Sauf qu’en ce vendredi 14 mars, Trump n’était pas dans un rassemblement de campagne électorale. Il était au département de la Justice, un lieu censé cultiver une indépendance certaine vis-à-vis du pouvoir politique.
Pour Donald Trump, c’était une forme de triomphe : il marchait dans les bureaux où des procureurs ont rédigé des actes d’accusation contre lui. Le bureau du procureur indépendant Jack Smith, qui faisait partie du Département, a mené deux dossiers contre Trump : l’affaire des documents secrets qu’il refusait de rendre et l’affaire de la tentative d’empêcher la certification électorale de 2020. Aucun de ces procès n’a eu lieu.
Et maintenant, ses propres avocats, Pam Bondi et Emil Bove, dirigent le Département. Trump a dû savourer ce moment.
Le message livré aux procureurs devant lui était clair : il faut enquêter sur les médias qui agissent « illégalement », les procureurs ayant mené des dossiers contre lui, et ses adversaires politiques.
Tout cela en disant tourner la page sur des années de « politisation » de la justice et de « corruption ».
Son discours était en fait l’exemple parfait d’un projet de politisation et de corruption de la justice.
Parlant des grands réseaux de télé et des grands journaux, il ne s’est pas contenté de dire qu’ils sont biaisés. Leur couverture est « illégale », a-t-il dit.
« Il faut que ça arrête, je ne crois pas que ce soit légal, ça doit être illégal. Ils sont le bras du Parti démocrate. […] J’ose espérer que vous pourrez y faire voir, a-t-il dit aux procureurs. Les gens qui nous ont fait ça devraient aller en prison. Ils sont corrompus et ce qu’ils font est illégal. Nous allons exposer les criminels et ce sera légendaire. »
Ceux qui ne prenaient pas au sérieux ses menaces de vengeance devraient se raviser.
Quelques jours avant ce discours, une procureure d’expérience a été congédiée pour avoir refusé de recommander une grâce pour Mel Gibson. L’acteur a été condamné en 2011 pour des actes de violence conjugale et ne peut posséder d’arme à feu depuis. Une loi restreint la possession d’arme pour les personnes condamnées pour ce type de crime spécifiquement.
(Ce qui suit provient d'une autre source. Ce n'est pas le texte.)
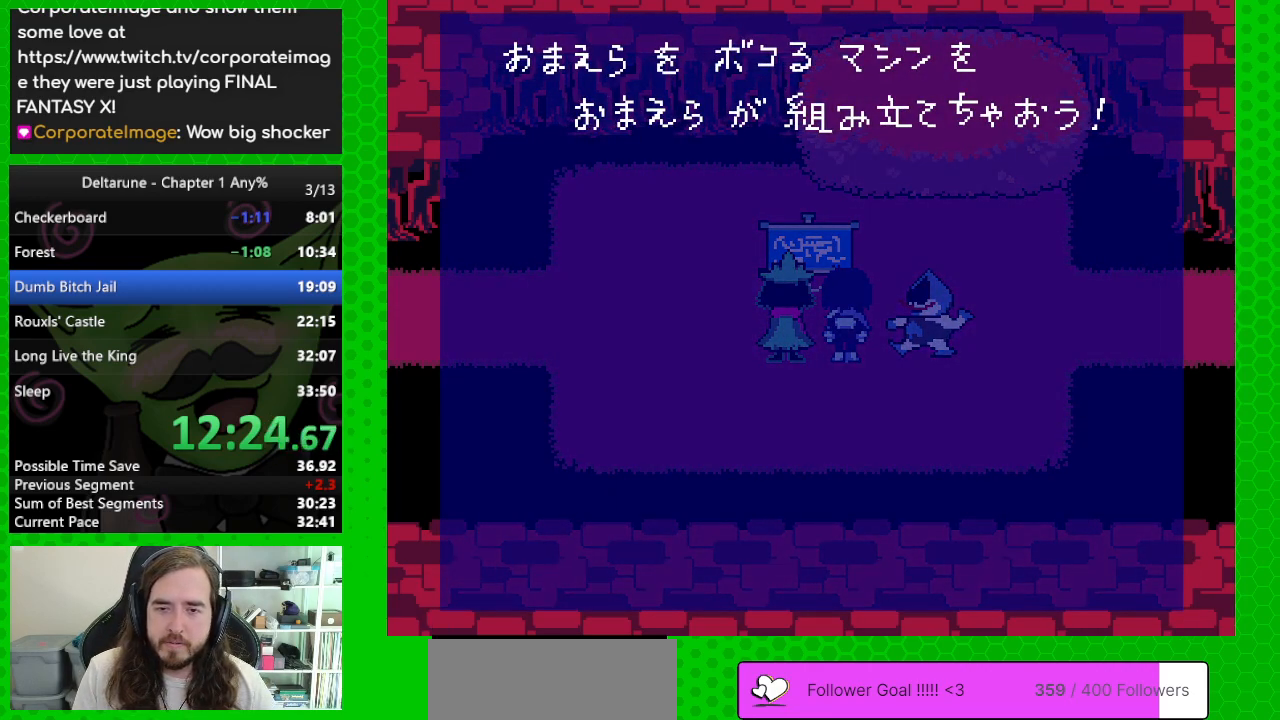
{"keys": [], "events": [[50, "return", "down"], [83, "return", "up"], [133, "z", "down"], [183, "return", "down"], [233, "z", "up"], [283, "return", "up"], [317, "z", "down"], [417, "z", "up"]]}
Après avoir signé ce refus, la procureure, Elizabeth Oyer, a reçu un appel d’un haut responsable du Département, qui lui a dit que Gibson est proche du président. Elle n’a pas changé sa décision, conforme aux pratiques habituelles. Elle a été congédiée.
En entrevue dans divers médias, elle décrit une atmosphère de terreur au département de la Justice. Beaucoup de gens ont démissionné, ont été rétrogradés ou carrément mis à la porte pour avoir fait leur travail avec intégrité. On connaît le cas de la procureure de New York qui refusait de signer le retrait d’accusations contre le maire de la ville. Une autre procureure, elle, refusait de signer un mandat pour saisir un compte de banque d’une société ayant reçu une subvention pour la transition énergétique : la preuve était insuffisante. Elle a été écartée.
PHOTO JABIN BOTSFORD, ARCHIVES THE WASHINGTON POST
La procureure Elizabeth Oyer, en 2023
Ça, c’est pour les cas connus. Il y a tout ce qui n’est pas rendu public. Et tout ce qui se prépare. La commande de Trump est claire et elle est relayée avec force : c’est l’heure de la vengeance.
« La seule réponse acceptée en ce moment est “oui” », a dit Oyer.
Autre passage extraordinaire du discours de Trump vendredi : les médias ne devraient pas avoir le droit de critiquer les juges. Cela les intimide et les influence.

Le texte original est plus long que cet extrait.